We’re feeling really bad for the people, especially the farmers, who’ve been impacted by hurricane Florence…

We tend to read a lot of articles about farming, so a lot of articles related to agriculture pop into our news feed.  We in WNC are fortunate to only have had the outer edges of hurricane Florence pass through our region.  We at MHO often complain about crop loss from the critters who are eating our food.  The past couple weeks we’re feeling especially blessed that we are still able to eat fresh meals from the farm and feed our CSA Shareholders.  Many of the farms in the eastern part of the state have completely lost everything.  We know first hand, being a small farm we are never paid for the crop loss from pests and disease, so imagine if we lost everything? If we didn’t have accommodations, that may mean selling the farm 

We found this NPR story especially interesting, so if you have the time you may be interested in listening, but this quote especially hits home; “If your’re doing something specialty,  and increasingly consumers are looking for local or specialty-raised crops that have a much higher value. So the farmer’s are going to invest more in producing it, and then that product is going to have a higher value in the marketplace. Well, for those farmers, the prices that are set in the insurance policies aren’t going to come anywhere near the value of their product in the marketplace. The value of that product can be two or three times.

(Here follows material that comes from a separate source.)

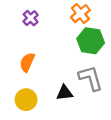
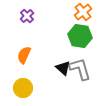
orange cross: (80, 14) -> (83, 12), moved
black triangle: (65, 93) -> (63, 68), moved, turned 49

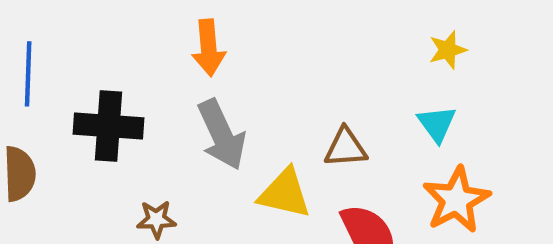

What we’ve seen over the last few years, especially in North Carolina with the reduction of tobacco production, is farmers moving into very high-value, often direct-market sales to restaurants, sales to high-value grocery stores. Those are the exact farmers who are going to have the most difficulty recovering, because the disaster programs are just not geared for that type of production, for that value, to really address those kinds of losses. “

The types of farms that the story is referring to are farms like what we have in abundance here in WNC, the small CSA farm or the small organic farm that is selling direct to the grocery stores and restaurants. We certainly feel for those farmers. If anyone knows how to help these type of farms, please let us know!!!

These Two!!!

Are you tired of us including photographs of Kaiser and Argus?  After all, they are our kids, and just look at how cute they are in this photo?  Kaiser simply lets Argus rough house with him.  We have started feeding Kaiser puppy chow, because livestock guardians require a high protein diet, and Kaiser keeps wanting to eat Argus’ food.  We figure that if Kaiser wants puppy chow, he has earned his right to eat puppy chow, so that’s what we are feeding him.